Prioritizing sound over video should be especially useful in video 
conferencing but for now I'm not going to implement it. That's simply because 
I'm afraid that testing conditions could be highly variable and difficult to 
reproduce. Let's stick to something predictable for now.

> The problem is that the socket API is "weird": a TCP/UDP socket would
> simply block until one can send a packet. DCCP may block because it is
> doing congestion control. Currently the difference to normal sockets API
> is that Linux DCCP uses a type of "port" (in operating systems terms):
> the application can fill this port with data until it is told "EAGAIN"
> (port busy).
> This is insufficient for real-time data (which may become too old) and
> I am guessing that this is where your prioritisation ideas come in.
>
That's exactly the thing I asked about some time ago in "dccp send" thread. It 
then turned out that discarding a packet is possible. But to choose 
effecively (ie. quickly) a packet to discard might not be so easy... And I 
need to give it a thought as it may spoil a bit my time complexity 
estimations.

> The only existing approaches I know of are
>  1. Ian's patches which communicate an expiry time to the kernel
>     http://www.wand.net.nz/~iam4/
>     Ian keeps his best-packet-next algorithm as an experimental patch set,
>     but I can see useful points - in particular the idea of passing the
>     expiry time as ancillary data (cmsghdr).
I already had a look at this patch and I also think that this is the right way 
to pass this additional data to kernel.

>  2. There was an early implementation by Lai/Kohler
>     http://www.cs.ucla.edu/~kohler/pubs/lai04efficiency.pdf
>     but this is more of a conceptual model, as it shares memory regions
>     between kernel and user space. The only way I can see of
>     implementing this would be mmap() with additional primitives to
>     protect the shared areas. Maybe there is a smarter way.

> **Collected material**:
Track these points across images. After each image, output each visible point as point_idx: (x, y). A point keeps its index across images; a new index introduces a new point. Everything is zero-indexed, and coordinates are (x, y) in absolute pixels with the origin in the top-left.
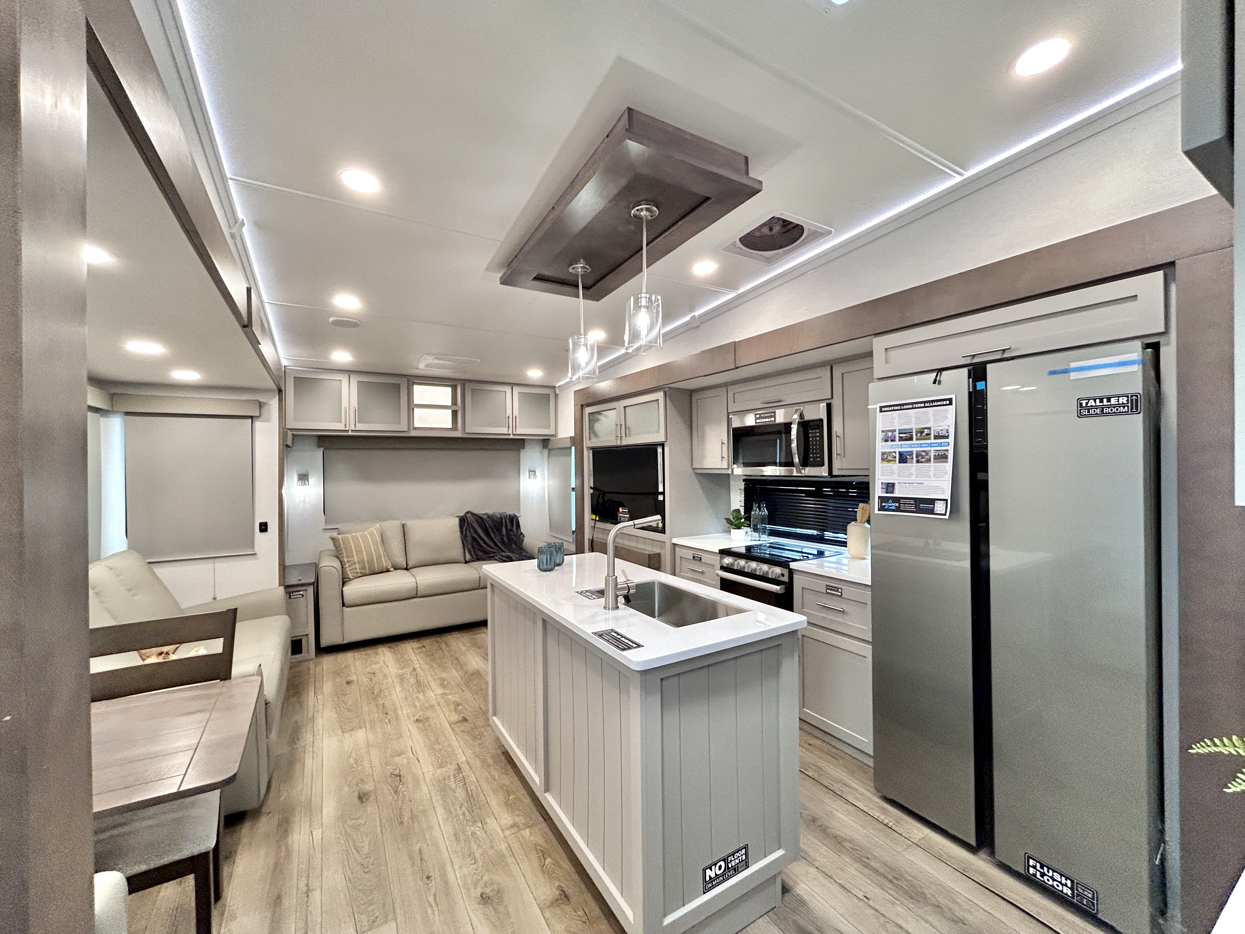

> **Required tasks**:
a) Reproduce the stretch of the DCCP sockets email from "Prioritizing sound over" through "predictable for now.".
b) Write the next part of the DCCP sockets email, picking up right after its final sentence.

> **Answers given**:
a)
Prioritizing sound over video should be especially useful in video 
conferencing but for now I'm not going to implement it. That's simply because 
I'm afraid that testing conditions could be highly variable and difficult to 
reproduce. Let's stick to something predictable for now.

b)
>     This used a 2-priority scheme: enqueued packets are either `live'
>     or `dead'; and the application can modify packets it already
>     enqueued.
>
I've seen it some time ago but find it too complex. Not only to implement in 
kernel but especially to application developers. What I prefer is "fire and 
forget" style. Of course the approach may be quite flexible but I doubt it's 
worth it.

> | 4. How fast should it be in terms of computational complexity? Is O(n)
> | acceptable, where n is the number of packets in queue? Or should I make
> | it O(m), where m is number of priorities in currently in queue? Or should
> | I think of something faster?
>
> This is a good thought, for me the question "what is communicated and
> how" is almost as important.
>
I'm afraid I don't understand you well here.

> | 5. Should the number of packet priorities be hard limited? I can't
> | imagine using more than 8 bands, so maybe limiting to about 16 different
> | priorities would be ok?
>
> It would be great if the design would allow different types of policies,
That would involve designing an interface a policy should implement. I'll 
think about that. But what first comes to mind are 4 functions: init, 
enqueue, dequeue, destroy.
Should policies be available as separate kernel modules in the same fashion as 
ccids?

> | 6. Packets with lowest priorities should be discarded so as not to exceed
> | configured queue length.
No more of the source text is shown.